Rewriting High Throughput APIs In Java
Post-optimizations, we were able to reduce the cost of DB infra and all other downstream services. However, we still need so many pods running in the API Gateway to serve the spiking traffic coming from the app. Hence, we had to do performance analysis to better understand what was taking time in the NodeVM.
The performance analysis with FlameGraph pointed out that most of the CPU cycle was spent on JSON serializing and de-serializing. Though we tried reducing the JSON payload to a greater extent, Node VM’s performance still seemed to be degrading with an increase in RPS, which led us to do the following benchmarks to compare Node and Java performance.
Test 1: API that looks up user details from MySQL for a given user id and returns the JSON response.
|Stack||Number of cores||Average latency||p90 latency||RPS|
|Node||20||35 ms||56 ms||1500|
|Java||6||6 ms||8 ms||1500|
|Node||20||39 ms||59 ms||2000|
|Java||7||7 ms||10 ms||2000|
|Node||50||92 ms||180 ms||4000|
|Java||30||20 ms||37 ms||4000|
Test 2: API that looks up user details from Redis for a given user id and returns the JSON response.
|Stack||Number of cores||Average latency||p90 latency||RPS|
|Node||20||37 ms||56 ms||2000|
|Java||10||6 ms||9 ms||2000|
|Node||42||75 ms||150 ms||4000|
|Java||20||13 ms||29 ms||4000|
|Node||89||48 ms||269 ms||8000|
|Java||40||5 ms||19 ms||8000|
|Node||280||30 ms||80 ms||13000|
|Java||78||3 ms||20 ms||13000|
Based on the above test results, it was evident that we would be able to achieve much better latency numbers with less number of cores in Java.
Additionally, with respect to debugging any performance issues or optimisations, we found a lot of tools and articles on Java than on Node.js which could be attributed to the maturity of the JVM and Java user community over the years.
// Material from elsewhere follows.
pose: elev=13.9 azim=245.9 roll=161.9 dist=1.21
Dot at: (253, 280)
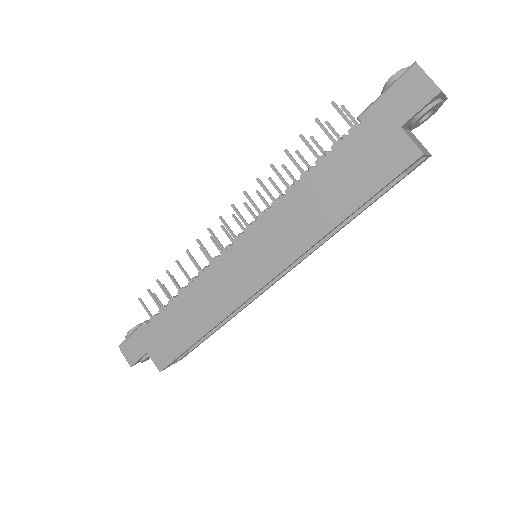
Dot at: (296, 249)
We chose Node.js (Express) as our primary API backend framework due to its popularity and ease of development. It also helped us iterate and move faster, especially during the early days where we could share a lot of libraries, utils and other code for both UI and backend. However, it acted as a bottleneck after a certain scale based on the above-listed benchmarks. Hence, we had to rewrite a couple of high throughput APIs in Java as Java was the de facto choice for all our high throughput backend systems.
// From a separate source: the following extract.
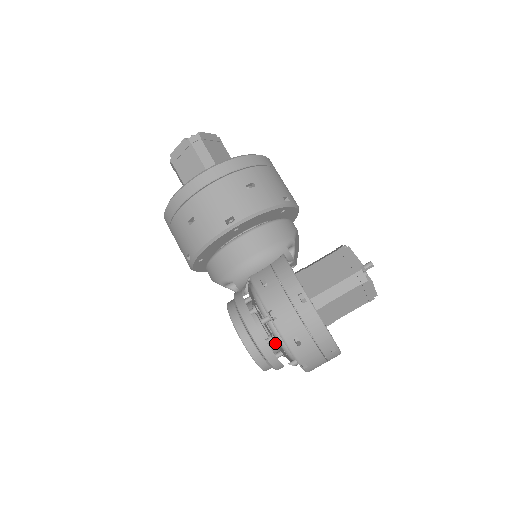
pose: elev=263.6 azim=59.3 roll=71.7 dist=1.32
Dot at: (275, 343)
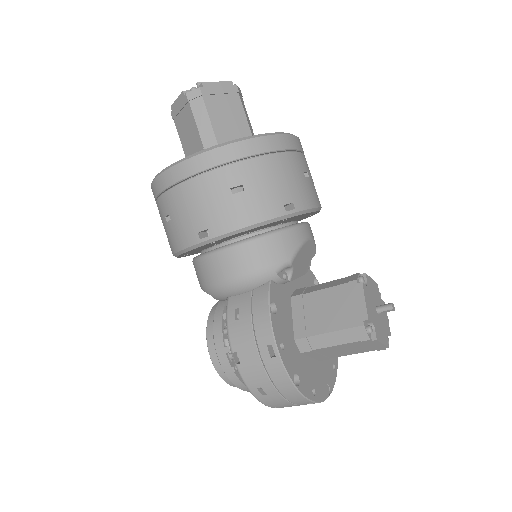
Dot at: occluded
With all the above optimizations in place and rewriting the APIs in Java, following are the improvements in latency we witnessed for two of our high throughput APIs with lesser number of API Gateway instances—1/7th compared to the number of instances required before these fixes. The latency improvements we witnessed are as follows.
|API||Before fix p50||After fix p50||Before fix p90||After fix p90|
|App launch||110 ms||18ms||140ms||30ms|
When every organization matures and scales, rewrites become a necessity, and we had to do this in a hurry due to the unexpected situation we found ourselves in. Now, we are building a culture of keeping performance in mind whenever building a new API. Additionally, we have added performance automation alongside functional automation into our CI / CD pipeline to ensure APIs are adhering to performance standards. Read more about it in this blog.
On a final note, below we present the key learnings we got through this entire process.
We are just getting started on the scaling journey. We will have to solve for even higher scale as our digital product user base grows over the coming years.